Tanganku bergerak siap menangkis. Tapi belati itu tidak pernah melaju cukup dekat denganku. Ivy malah melepaskan rambutku yang dijambaknya dan segera berdiri dengan teriakan yang sanggup membuat orang tuli mendengarnya. Dia memegang belatinya dengan kuat dan terus berteriak dengan keras sampai beberapa kali di gedung tua ini.
"Aku harusnya membunuhnya! Dia harusnya mati! Dia harus mati!" dia terus mengulang tiga kalimat itu dengan nada putus asa. Juga teriakan yang mengimbanginya.

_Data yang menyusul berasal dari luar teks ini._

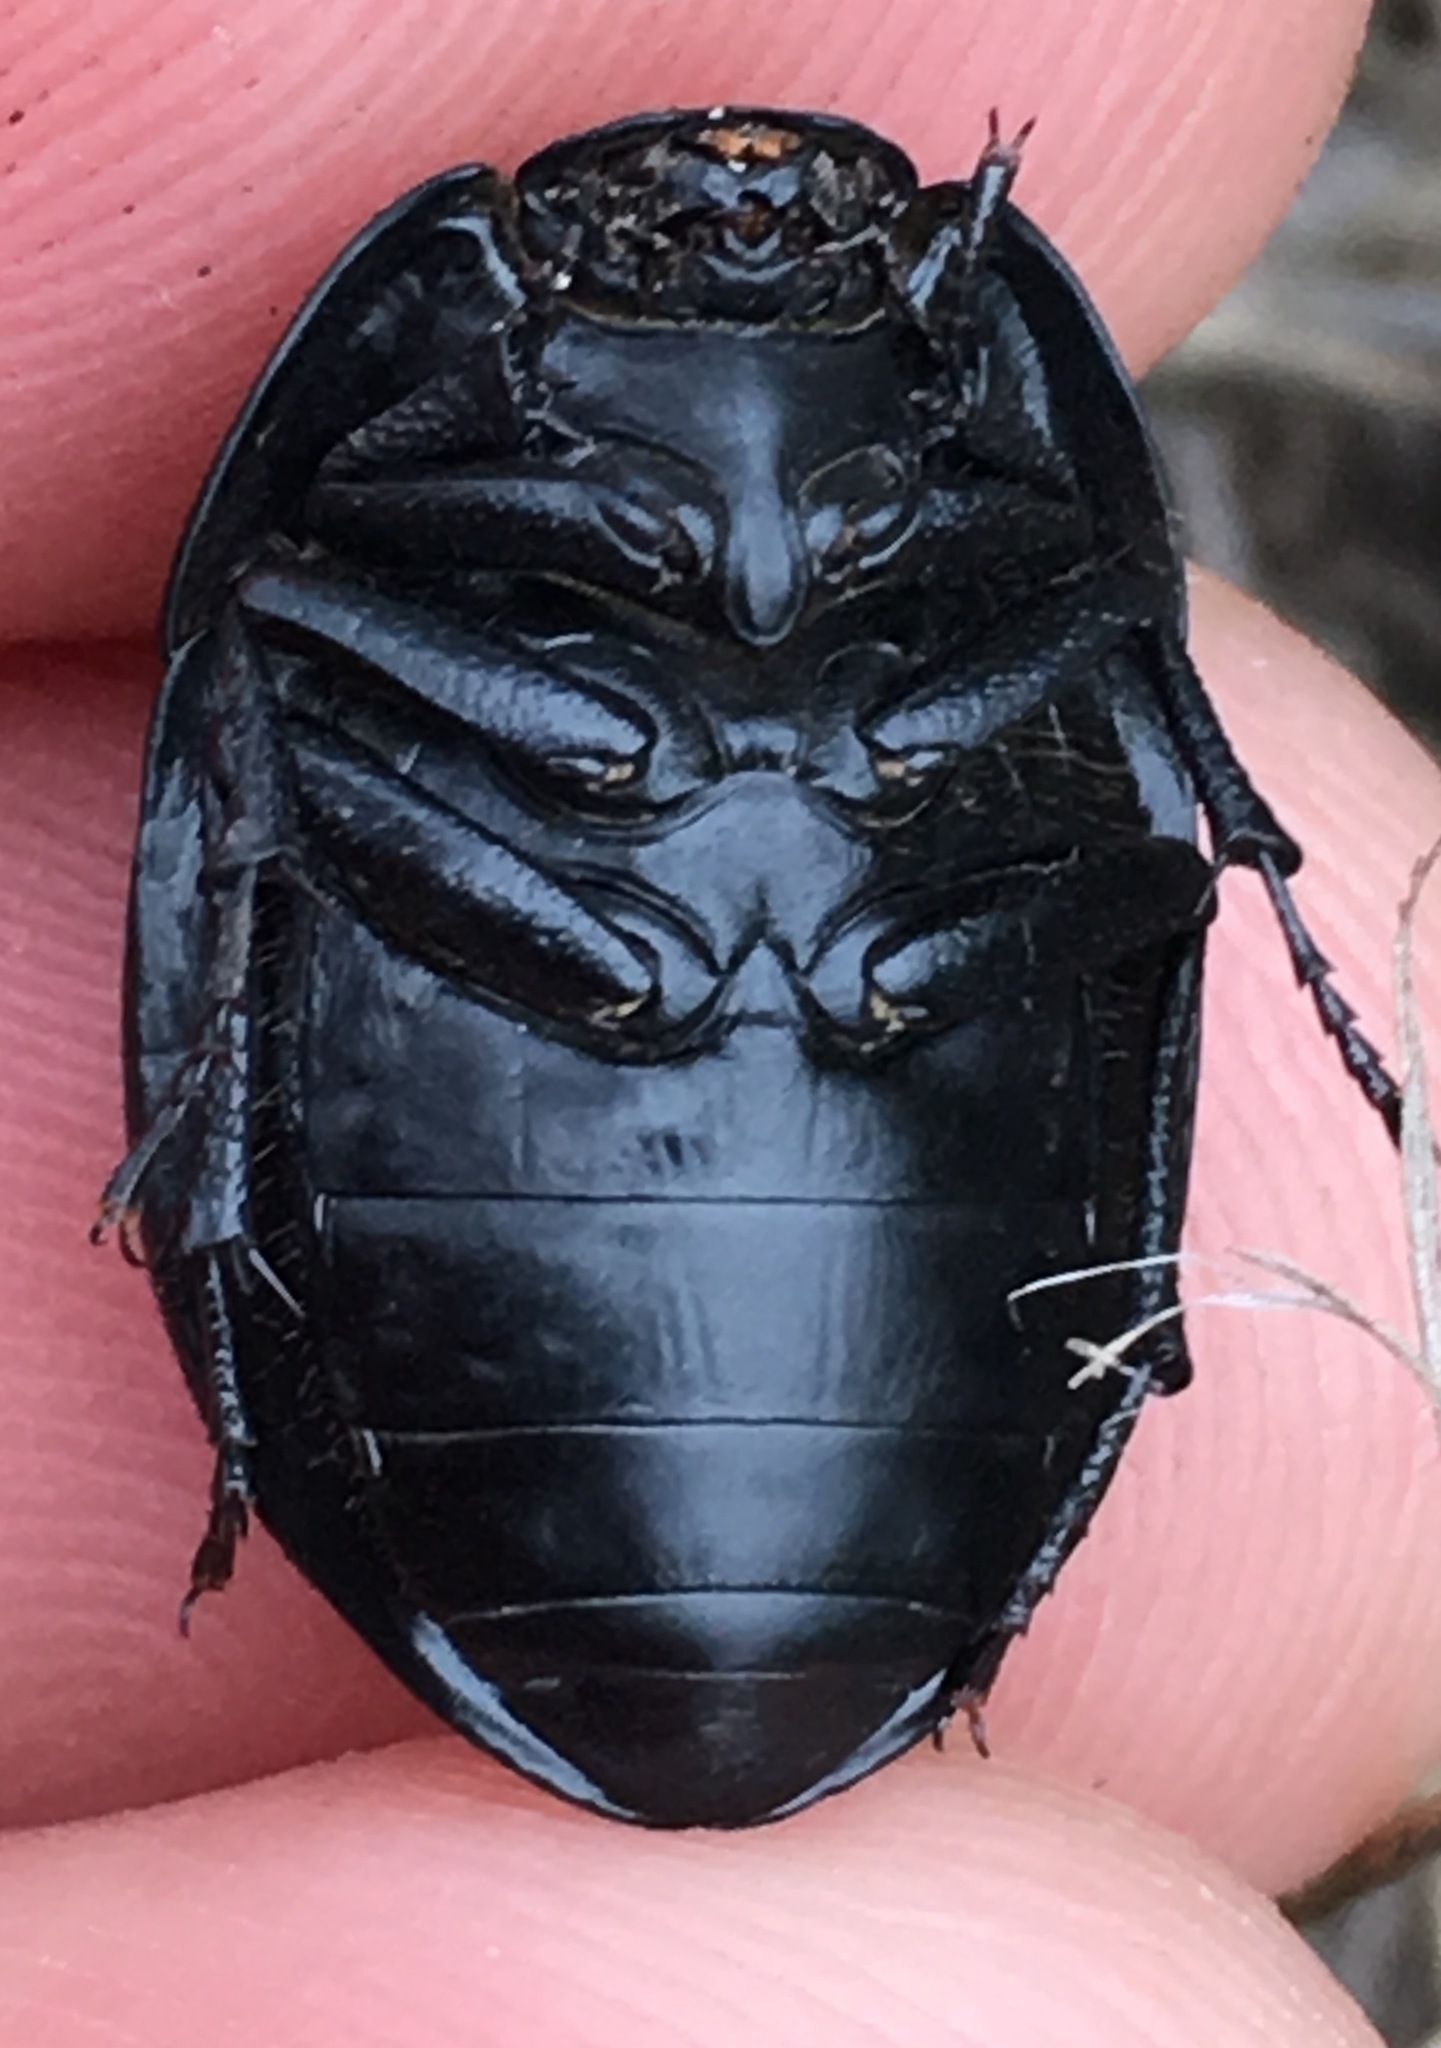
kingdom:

Aku menatapnya dengan lekat. Tahu kalau keinginannya membunuhku begitu besar. Tapi kebencian pria itu padanya yang berada dalma bayangannya jauh lebih besar. Itu membuat dua hal berperang dalam dirinya, menjadikannya begitu buruk dalam mengendalikan emosinya sendiri.
Bergerak bangun, aku berdiri dengan kaki yang terluka. Dia menjegalku saat aku hendak pergi dengan mobilku. Membuat aku kecelakaan dan menyebabkan beberapa luka di tubuhku. Bahkan sampai ke punggungku yang terasa nyeri.
Pandangan kami bertemu, dia melihatku seolah aku adalah noda hitam dalam perjalanan kehidupannya.
Ivy memang baru berusia enam belas tahun, tapi kekejaman dan tidak adanya perasaan dalam diri gadis muda itu akan membuat kau tidak pernah menganggapnya anak kecil. Dia sungguh sanggup melempar darah ke depan wajahmu.
"Hanya kali ini, Arianna. Hanya kali ini. Jika ada lain kali, aku tidak peduli pada apa pun. Aku akan menjadi orang pertama yang membunuhmu. Camkan itu."
KAMU SEDANG MEMBACA
Mr. Mafia, Hug Me (KAM)
RomanceTidak ada yang dapat menghentikan Luther Henson dari balas dendam atas kematian kekasihnya. Tapi pertemuannya dengan Arianna Gordon membawanya pada rasa lain yang tidak pernah dikenalinya. Luther memang bodoh dalam cinta, karena dia sendiri tidak me...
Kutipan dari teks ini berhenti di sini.